Weekly: Clean your entire house, using these tips:
- Keep all of your cleaners, as well as rubber gloves and spare cleaning cloths - in a portable carryall that moves with you from room to room.
- Stash cleaning implements such as a toothbrush, scraper, sponge, a few cleaning cloths and plastic bags in a builder's apron that you wear when you clean. Hook your glass cleaner and all-purpose cleaning spray on the loops to keep your hands free as you work around the room clockwise, cleaning from high (cabinets) to low (floors.)
- Focus on one type of cleaning at a time. It's faster. Wipe down fingerprints on all of the cabinets, for instance, before moving on to spraying and wiping counters. Then move on to windows and mirrors and appliances. Once that's done move on to sweeping and then mopping floors.
- For optimum efficiency, enlist the help of your family. If you can, divide the jobs among at least three parties: One of you can do the dusting/vacuuming and changing beds, the other can do the bathroom cleanup, leaving only the kitchen and trash emptying for you to handle. The upside? You can get the whole house done in 45 minutes, Campbell says, leaving more time on the weekends for the park or the movies.
5. Get your place ready for entertaining
Each year most of us vow to spend more time with family and friends. To make you feel like inviting people in, why not give the areas you entertain in a little update?
You don't have go for broke here and invest in a new kitchen remodel. Any designer will tell you all it takes to get a fresh new look is a little bit of rearranging and a few updates.
One easy update that makes your home seem more "finished" is the addition of plants.
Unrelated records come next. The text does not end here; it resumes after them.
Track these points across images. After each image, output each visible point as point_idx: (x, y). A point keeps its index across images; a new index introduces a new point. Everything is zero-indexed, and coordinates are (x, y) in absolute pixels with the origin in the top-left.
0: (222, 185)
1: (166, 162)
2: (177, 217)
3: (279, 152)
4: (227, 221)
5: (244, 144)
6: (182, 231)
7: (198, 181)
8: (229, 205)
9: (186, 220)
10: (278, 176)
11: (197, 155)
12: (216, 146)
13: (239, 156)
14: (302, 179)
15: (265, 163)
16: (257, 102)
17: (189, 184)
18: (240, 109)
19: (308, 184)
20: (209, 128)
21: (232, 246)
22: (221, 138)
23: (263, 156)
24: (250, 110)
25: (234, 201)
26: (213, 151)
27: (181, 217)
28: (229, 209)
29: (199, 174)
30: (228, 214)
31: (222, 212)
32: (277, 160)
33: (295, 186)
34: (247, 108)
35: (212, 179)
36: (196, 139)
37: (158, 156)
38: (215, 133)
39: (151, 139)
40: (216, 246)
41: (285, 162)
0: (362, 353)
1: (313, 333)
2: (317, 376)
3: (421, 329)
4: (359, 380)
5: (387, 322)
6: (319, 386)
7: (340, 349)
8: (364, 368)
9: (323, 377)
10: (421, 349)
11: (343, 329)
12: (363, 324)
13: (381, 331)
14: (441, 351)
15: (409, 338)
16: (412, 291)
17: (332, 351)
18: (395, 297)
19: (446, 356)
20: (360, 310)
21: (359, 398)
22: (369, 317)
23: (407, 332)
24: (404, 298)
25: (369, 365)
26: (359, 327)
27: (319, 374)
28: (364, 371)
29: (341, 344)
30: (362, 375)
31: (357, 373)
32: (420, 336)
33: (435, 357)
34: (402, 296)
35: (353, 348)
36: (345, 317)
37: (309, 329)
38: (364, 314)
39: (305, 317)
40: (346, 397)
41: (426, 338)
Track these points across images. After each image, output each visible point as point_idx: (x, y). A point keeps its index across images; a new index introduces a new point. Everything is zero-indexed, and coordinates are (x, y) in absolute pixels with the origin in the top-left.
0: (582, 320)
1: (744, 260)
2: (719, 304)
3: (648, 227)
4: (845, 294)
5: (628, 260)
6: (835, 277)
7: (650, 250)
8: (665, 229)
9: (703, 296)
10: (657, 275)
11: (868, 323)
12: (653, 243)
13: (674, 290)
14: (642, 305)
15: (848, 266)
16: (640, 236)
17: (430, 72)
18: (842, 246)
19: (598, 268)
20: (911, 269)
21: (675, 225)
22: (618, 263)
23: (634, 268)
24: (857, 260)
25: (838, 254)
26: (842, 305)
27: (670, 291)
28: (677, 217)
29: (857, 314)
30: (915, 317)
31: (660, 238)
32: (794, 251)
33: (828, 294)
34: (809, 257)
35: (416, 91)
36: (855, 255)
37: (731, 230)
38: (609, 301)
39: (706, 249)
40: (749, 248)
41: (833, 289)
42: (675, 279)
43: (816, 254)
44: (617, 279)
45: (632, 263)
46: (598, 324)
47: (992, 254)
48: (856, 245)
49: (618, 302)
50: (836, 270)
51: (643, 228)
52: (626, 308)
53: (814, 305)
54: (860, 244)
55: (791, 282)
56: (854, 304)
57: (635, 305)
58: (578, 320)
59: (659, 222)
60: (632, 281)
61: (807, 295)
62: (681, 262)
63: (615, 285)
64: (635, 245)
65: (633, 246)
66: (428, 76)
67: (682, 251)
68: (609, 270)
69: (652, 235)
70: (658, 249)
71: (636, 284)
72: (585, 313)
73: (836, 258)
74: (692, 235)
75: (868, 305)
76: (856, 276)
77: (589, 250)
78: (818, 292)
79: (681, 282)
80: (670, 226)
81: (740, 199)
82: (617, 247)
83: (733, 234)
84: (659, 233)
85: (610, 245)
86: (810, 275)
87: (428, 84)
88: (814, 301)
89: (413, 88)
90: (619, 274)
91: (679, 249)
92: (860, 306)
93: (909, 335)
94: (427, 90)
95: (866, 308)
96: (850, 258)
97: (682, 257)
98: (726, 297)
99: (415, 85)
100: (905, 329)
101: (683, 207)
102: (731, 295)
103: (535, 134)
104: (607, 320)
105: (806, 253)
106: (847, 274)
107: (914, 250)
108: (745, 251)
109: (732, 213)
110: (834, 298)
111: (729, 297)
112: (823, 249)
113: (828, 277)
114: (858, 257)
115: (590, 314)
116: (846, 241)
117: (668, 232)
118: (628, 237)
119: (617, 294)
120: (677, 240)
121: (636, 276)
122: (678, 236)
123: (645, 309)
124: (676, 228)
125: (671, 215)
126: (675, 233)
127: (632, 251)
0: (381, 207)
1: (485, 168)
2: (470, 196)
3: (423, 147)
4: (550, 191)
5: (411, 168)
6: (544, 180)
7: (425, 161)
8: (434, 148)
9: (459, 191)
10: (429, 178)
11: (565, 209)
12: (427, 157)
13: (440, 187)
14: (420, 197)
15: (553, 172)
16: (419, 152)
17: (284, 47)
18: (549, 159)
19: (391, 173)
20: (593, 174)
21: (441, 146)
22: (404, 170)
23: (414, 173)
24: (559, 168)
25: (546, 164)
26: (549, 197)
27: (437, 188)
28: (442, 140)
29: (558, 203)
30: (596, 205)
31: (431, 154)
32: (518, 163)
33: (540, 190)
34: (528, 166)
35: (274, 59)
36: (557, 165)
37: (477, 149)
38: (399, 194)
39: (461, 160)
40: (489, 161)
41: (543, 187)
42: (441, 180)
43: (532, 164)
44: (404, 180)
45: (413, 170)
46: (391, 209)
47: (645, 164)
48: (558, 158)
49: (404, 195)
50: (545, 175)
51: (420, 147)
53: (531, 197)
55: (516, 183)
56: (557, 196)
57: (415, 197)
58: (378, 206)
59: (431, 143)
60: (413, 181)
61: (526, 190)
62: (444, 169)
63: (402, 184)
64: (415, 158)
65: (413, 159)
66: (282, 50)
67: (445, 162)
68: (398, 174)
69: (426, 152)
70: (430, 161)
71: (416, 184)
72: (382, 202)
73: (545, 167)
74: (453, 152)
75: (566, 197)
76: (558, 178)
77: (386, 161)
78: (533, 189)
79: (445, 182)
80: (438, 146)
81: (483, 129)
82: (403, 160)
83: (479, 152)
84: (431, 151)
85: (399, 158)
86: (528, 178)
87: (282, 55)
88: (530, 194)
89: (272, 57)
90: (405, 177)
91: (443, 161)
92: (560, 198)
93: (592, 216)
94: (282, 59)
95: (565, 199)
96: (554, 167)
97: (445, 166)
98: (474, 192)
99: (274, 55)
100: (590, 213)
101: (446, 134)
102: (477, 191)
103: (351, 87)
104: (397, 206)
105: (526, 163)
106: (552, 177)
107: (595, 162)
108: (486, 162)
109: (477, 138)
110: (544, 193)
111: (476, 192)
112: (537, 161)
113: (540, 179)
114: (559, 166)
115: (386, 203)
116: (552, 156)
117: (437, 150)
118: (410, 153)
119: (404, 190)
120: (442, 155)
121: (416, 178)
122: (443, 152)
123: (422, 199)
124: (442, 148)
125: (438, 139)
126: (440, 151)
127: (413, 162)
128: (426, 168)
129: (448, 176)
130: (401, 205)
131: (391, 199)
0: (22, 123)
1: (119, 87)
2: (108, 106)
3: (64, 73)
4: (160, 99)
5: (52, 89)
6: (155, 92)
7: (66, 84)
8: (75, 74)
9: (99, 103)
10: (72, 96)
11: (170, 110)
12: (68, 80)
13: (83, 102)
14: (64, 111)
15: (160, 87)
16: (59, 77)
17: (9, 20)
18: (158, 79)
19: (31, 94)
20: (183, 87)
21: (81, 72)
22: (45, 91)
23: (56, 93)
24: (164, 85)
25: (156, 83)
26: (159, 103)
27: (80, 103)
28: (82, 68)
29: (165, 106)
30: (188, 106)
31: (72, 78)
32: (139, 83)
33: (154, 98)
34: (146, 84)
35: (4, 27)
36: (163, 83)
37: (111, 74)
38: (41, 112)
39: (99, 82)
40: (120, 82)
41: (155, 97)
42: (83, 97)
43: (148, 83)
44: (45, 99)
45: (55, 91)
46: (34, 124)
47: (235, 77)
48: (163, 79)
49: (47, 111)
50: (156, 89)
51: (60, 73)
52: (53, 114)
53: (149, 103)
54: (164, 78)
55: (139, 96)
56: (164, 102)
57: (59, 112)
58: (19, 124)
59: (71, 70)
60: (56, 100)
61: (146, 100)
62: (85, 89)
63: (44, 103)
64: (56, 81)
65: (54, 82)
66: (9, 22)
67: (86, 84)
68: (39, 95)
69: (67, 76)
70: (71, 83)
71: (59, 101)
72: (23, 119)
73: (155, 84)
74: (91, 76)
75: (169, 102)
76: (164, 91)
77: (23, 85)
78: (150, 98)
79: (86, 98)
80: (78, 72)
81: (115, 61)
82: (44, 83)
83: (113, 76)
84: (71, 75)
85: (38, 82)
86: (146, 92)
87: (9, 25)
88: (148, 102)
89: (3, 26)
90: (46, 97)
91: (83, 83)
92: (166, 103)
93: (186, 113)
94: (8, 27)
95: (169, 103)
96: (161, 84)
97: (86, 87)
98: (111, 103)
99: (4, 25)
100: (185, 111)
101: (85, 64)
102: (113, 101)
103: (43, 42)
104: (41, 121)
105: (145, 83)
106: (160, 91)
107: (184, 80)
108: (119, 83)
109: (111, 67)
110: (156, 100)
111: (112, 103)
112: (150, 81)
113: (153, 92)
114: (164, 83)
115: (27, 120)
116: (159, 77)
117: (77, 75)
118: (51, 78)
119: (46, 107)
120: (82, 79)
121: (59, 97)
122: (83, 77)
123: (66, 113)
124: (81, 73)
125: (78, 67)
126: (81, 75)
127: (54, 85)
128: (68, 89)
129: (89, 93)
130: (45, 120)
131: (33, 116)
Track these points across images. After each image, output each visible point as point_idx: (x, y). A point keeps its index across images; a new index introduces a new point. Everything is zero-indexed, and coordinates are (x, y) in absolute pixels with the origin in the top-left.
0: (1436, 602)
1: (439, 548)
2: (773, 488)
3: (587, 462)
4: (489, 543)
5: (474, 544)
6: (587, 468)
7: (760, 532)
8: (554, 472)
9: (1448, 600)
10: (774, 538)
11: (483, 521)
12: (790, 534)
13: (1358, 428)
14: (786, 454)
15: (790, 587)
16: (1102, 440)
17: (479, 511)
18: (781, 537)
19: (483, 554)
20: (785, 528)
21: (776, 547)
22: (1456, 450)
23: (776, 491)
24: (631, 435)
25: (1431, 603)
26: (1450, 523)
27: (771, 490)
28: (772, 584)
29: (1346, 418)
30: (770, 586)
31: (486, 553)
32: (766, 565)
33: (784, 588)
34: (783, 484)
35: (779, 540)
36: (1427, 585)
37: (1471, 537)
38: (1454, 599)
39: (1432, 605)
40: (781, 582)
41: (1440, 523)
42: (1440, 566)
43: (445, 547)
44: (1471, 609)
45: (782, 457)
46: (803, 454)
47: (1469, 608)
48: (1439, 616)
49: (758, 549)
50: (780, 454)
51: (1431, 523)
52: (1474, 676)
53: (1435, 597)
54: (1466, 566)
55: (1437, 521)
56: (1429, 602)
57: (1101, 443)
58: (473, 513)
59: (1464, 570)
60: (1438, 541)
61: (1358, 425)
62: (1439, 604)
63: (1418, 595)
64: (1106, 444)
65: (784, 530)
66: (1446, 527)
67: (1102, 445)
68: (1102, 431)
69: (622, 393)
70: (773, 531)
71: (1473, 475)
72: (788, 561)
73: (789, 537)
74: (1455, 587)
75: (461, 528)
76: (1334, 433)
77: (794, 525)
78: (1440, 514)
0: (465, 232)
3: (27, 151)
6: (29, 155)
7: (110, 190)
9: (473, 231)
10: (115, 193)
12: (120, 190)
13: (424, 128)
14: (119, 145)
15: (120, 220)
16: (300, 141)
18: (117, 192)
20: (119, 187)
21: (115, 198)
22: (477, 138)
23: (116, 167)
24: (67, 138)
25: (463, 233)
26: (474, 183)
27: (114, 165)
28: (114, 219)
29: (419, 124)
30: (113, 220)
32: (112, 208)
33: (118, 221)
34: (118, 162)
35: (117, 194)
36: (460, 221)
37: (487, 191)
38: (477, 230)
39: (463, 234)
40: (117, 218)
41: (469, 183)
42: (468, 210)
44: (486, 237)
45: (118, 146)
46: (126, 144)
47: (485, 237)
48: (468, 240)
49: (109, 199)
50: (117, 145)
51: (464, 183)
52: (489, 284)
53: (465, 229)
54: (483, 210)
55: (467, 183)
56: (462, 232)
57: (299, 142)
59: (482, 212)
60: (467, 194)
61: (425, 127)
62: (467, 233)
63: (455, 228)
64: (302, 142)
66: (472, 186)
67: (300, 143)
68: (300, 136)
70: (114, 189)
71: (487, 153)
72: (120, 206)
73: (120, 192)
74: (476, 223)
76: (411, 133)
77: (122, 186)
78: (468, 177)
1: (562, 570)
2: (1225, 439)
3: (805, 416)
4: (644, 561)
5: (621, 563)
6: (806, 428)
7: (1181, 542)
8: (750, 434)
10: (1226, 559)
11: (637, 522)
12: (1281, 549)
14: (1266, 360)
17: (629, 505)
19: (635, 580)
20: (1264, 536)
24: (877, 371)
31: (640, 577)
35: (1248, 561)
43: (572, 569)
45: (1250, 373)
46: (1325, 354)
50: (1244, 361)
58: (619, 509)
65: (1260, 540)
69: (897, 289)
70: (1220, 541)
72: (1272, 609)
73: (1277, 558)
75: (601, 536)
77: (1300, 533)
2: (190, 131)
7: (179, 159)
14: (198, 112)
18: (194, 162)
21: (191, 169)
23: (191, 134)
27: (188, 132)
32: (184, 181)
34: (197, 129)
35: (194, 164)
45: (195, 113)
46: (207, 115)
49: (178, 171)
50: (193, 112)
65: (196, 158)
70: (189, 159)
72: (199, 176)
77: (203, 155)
Plants bring in new energy and help clean the air. And it's a great way to decorate if you're on a budget.
A couple of dramatic presentations like a large flowering agapanthus or potted palm in a bright ceramic planter that complements your existing color scheme will do the trick.
Pulling out a new accent color from your existing decor can make the whole room seem fresh. Pick an underused color in the room and add more of it in the form of a new pillow or throw to update your look. A colorful rug or runner can also help anchor your space.
Lastly, take some time to rearrange your furniture so it is oriented in conversation groups and not just facing the television. That just might up the for chances for real conversation and connection in the New Year.